_FRAGMENTO_
★ ★ ★
Con Murrayfield abarrotado, los ingleses llegaron haciendo gala de su tradicional arrogancia ya desde el calentamiento. John Jeffrey, el “Tiburón Blanco”, mítico flanker escocés, cuenta cómo los ingleses calentaban poco, hablaban entre ellos y hasta con sus novias, se hacían fotos, se reían mirando a la grada. Los escoceses, sin embargo, hervían por dentro. Se sabían inferiores pero estaban en casa, Murrayfield estaba en combustión y tenían la oportunidad histórica de ganar a su enemigo íntimo, en casa, llevándose además un Grand Slam que no abundaba en las desangeladas vitrinas de trofeos de la SRU. Pocas de esas se viven, con suerte una en 100 años.
Como es tradicional los equipos se retiraron a sus vestuarios tras el calentamiento, se dieron las últimas consignas y, como manda el protocolo, el visitante saltó corriendo al campo, solo. La afición rugió al ver las camisetas blancas del enemigo y éste, confiado y arrogante, estiró un poco y se puso a esperar a los escoceses, sabiendo que les quedaba aproximadamente una hora y media para colgarse otra medalla. Los locales deberían salir también corriendo de un momento a otro por la salida del vestuario, ponerse en formación y escuchar ambos himnos. Pero los escoceses no salían. Algo pasaba: el capitán David Sole lo impedía: se había puesto en la puerta del vestuario, cerrando el paso a los suyos. “Escuchad esto, no salimos … esperamos un poco”. Murrayfield no sabía bien qué pasaba y el público rugía cada vez más, impaciente y casi rabioso. Tras unos minutos en los que los jugadores iban notando cómo el ambiente se iba caldeando, David Sole se giró y dio la orden de salir al campo. “Salimos, pero no corriendo. Salimos andando. Despacio.”. Entre una multitud enfervorizada y ante la mirada desconcertada de los ingleses, los escoceses salieron andando despacito, en fila, uno a uno. “Les miramos a los ojos y vimos que acababan de entender que se habían metido en el lugar equivocado”, dijo John Jeffrey años después. La tensión era máxima y quedaba la guinda: ese día, en esas circunstancias, sonó por primera vez en Murrayfield “Flower of Scotland”.
★ ★ ★
_TAREAS POR HACER_
(1) En el fragmento sobre el partido de Murrayfield, ¿con qué apodo se conoce a John Jeffrey?
(2) Prosigue con el relato del partido en Murrayfield a partir de su última frase.
Las líneas son un material aparte, sin relación con el fragmento.

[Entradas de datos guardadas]
★ ★ ★
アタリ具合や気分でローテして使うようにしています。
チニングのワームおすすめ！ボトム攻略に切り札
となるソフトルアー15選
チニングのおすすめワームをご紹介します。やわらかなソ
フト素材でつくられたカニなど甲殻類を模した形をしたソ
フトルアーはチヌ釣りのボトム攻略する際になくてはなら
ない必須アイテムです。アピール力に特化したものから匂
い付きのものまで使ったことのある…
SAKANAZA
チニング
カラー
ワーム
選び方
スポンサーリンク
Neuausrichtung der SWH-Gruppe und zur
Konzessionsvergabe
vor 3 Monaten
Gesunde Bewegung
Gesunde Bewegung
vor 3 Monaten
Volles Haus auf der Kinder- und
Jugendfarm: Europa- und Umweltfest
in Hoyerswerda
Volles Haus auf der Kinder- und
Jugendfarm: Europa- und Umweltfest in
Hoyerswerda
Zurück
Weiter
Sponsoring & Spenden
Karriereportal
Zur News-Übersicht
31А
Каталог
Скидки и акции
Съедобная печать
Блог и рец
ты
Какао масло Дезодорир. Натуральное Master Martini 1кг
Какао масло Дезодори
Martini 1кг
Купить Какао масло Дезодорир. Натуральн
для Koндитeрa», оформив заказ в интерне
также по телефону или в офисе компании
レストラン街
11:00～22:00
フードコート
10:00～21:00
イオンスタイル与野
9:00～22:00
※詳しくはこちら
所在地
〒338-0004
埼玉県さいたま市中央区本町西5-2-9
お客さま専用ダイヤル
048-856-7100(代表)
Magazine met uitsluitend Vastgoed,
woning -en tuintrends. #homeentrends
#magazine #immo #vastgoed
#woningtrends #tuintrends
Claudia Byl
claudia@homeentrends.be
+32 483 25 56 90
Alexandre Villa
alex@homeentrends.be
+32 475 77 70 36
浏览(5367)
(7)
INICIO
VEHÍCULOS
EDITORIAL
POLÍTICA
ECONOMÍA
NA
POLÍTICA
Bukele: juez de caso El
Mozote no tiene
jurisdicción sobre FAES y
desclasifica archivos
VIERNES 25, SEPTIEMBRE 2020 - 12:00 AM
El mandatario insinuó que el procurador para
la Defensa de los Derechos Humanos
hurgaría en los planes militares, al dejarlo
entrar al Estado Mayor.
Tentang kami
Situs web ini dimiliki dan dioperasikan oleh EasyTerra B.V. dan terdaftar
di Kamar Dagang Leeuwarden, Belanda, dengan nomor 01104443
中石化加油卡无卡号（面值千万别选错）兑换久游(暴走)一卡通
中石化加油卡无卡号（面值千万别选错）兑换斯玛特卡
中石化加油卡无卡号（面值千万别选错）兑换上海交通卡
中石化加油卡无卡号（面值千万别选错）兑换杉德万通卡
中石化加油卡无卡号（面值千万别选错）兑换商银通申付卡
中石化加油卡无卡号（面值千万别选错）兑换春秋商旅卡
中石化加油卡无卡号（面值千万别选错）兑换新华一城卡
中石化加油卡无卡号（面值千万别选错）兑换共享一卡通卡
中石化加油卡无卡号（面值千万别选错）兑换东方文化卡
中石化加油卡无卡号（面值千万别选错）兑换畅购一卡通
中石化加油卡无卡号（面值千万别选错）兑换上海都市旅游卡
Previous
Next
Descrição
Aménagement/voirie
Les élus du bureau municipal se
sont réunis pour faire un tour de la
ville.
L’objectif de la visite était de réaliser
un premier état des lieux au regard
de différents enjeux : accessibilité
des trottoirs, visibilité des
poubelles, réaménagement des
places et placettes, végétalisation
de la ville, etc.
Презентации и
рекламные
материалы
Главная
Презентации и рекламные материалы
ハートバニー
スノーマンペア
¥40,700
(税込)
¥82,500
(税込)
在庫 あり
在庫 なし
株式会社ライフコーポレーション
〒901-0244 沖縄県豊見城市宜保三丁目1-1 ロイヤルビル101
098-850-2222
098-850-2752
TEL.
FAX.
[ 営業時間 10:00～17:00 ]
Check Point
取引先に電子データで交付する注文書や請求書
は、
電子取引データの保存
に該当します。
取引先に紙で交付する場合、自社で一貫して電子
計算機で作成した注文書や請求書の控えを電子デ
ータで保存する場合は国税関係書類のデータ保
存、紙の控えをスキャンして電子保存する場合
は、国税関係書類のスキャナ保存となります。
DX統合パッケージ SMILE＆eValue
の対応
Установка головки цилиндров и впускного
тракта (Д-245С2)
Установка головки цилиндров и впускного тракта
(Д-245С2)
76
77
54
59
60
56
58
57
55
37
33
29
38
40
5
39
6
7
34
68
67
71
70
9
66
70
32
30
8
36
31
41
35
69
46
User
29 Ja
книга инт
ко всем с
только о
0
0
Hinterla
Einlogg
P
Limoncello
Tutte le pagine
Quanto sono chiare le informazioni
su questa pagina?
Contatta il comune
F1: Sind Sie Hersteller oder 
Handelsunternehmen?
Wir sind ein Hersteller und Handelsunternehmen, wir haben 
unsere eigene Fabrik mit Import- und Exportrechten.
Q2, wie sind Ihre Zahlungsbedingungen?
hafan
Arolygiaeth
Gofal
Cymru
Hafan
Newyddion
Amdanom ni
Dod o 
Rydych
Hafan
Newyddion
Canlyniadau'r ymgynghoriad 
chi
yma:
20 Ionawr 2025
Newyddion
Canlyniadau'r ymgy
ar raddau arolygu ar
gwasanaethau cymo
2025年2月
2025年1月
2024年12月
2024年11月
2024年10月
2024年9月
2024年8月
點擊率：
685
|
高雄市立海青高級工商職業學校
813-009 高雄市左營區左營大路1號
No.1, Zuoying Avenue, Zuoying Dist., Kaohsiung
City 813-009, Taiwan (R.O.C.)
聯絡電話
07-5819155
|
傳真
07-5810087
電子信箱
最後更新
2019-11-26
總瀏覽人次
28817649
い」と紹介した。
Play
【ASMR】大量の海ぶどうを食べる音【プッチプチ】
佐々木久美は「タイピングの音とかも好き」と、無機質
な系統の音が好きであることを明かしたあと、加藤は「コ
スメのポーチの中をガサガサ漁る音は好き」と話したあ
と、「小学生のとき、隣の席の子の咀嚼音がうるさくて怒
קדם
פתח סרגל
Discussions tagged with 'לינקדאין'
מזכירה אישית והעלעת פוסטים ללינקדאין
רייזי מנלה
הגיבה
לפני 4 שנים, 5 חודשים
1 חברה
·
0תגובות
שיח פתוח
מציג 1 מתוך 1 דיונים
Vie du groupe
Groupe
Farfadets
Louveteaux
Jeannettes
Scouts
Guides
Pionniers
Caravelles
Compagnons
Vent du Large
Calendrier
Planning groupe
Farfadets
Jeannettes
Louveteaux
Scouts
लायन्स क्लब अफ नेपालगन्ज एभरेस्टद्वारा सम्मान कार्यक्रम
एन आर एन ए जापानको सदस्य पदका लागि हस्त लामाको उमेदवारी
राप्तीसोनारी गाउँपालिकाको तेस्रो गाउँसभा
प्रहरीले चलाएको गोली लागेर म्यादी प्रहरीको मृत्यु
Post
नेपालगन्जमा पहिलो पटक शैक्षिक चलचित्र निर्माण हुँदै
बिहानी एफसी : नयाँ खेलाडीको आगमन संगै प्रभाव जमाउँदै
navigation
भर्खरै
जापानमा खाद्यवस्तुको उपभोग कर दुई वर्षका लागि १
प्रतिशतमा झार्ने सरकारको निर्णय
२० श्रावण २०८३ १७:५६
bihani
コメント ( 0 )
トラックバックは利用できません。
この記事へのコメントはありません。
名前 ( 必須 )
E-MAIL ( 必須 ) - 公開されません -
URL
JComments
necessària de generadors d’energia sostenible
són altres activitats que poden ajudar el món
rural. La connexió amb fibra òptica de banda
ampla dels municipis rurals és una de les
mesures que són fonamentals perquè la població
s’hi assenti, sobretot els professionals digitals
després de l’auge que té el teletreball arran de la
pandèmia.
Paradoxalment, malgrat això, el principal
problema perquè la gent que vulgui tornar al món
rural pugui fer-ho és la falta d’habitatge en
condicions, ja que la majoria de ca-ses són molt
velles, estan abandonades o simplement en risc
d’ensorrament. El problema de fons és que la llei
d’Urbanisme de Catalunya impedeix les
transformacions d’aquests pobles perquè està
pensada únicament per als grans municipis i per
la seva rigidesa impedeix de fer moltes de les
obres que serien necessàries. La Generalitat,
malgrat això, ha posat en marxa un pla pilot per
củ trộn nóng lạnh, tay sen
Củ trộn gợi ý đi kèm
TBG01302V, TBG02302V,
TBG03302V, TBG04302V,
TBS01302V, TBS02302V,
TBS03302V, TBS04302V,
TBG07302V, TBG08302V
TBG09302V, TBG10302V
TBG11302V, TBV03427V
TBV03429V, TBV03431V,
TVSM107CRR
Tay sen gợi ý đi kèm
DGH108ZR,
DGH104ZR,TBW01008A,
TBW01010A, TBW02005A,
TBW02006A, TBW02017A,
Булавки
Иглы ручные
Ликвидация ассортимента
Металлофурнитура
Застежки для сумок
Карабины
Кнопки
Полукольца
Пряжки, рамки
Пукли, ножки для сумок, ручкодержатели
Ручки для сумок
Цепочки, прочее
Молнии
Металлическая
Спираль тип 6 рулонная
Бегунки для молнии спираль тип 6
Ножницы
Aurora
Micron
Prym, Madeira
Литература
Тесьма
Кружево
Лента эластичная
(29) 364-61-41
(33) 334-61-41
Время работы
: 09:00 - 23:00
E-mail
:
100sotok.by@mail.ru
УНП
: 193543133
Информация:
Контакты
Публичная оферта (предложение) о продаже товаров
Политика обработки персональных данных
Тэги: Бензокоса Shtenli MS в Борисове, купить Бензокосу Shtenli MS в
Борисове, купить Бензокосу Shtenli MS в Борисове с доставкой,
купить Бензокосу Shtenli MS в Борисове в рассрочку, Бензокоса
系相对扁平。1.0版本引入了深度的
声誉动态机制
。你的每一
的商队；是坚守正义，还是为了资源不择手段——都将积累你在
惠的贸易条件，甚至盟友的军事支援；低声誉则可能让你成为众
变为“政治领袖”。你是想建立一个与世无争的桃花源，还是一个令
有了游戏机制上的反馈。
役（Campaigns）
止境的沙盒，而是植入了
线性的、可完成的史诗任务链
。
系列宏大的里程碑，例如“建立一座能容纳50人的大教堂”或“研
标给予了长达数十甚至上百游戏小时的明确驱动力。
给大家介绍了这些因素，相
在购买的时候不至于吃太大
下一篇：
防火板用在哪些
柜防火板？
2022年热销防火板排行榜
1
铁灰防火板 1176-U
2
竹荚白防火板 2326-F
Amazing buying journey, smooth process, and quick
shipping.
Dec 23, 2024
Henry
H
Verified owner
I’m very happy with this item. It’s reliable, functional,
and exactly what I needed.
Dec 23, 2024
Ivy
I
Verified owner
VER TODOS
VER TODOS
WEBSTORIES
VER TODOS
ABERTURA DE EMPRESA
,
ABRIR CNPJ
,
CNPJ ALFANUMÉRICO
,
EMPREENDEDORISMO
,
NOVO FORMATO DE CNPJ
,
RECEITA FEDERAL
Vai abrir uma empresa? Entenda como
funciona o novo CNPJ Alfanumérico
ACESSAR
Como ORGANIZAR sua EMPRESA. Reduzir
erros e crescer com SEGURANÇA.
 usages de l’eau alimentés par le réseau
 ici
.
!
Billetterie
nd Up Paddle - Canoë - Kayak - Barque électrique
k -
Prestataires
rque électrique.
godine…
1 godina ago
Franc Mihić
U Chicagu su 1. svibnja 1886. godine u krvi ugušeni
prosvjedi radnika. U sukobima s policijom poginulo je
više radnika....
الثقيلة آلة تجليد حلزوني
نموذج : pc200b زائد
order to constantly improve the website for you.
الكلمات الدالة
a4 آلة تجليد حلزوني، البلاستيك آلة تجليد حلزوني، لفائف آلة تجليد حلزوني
★ ★ ★
_RESULTADOS DEL EJERCICIO_
(1) El “Tiburón Blanco”.

(2)
Escocia ganó el partido por poca diferencia de puntos, pero los suficientes para dar a su país su último Grand Slam. “Les ganamos en el himno”, dijeron los jugadores del cardo. De ese partido de 1990 y del estreno de “Flower of Scotland” se sigue hablando en los pubs de Edimburgo en día de partido grande. El mismo himno fue luego adoptado por el resto de selecciones escocesas y hoy se reconoce como himno oficioso del país. Esa canción tristona que envolvía una amenaza realizada por dos tipos con aspecto de no aguantar el primer asalto es el himno de un pueblo entero.
Más curioso aún para nuestros ojos y corazones ibéricos: “Flower of Scotland” se puede cantar con toda tranquilidad en Twickenham, la catedral del rugby inglés, cerca de Londres. Nadie le dirá nada al escocés que cante a voz en grito aquello de que en cualquier momento pueden levantarse, como Robert the Bruce en Bannockburn. La gente del rugby, teóricamente embrutecida por el alcohol y los placajes, asume con total naturalidad y educación que no todo el mundo piensa como ellos. Más importante aún, no consideran que esa disparidad de opiniones sea lo suficientemente importante como para que le arruinen un partido y una pinta de cerveza, algo que nos debería hacer pensar en estos días de fanatismos y divisiones.
Por cierto, para los aficionados al rugby, al deporte en general y para los que no lo son en absoluto: Flower of Scotland en Murrayfield es una de esas cosas que hay que ver al menos una vez en la vida.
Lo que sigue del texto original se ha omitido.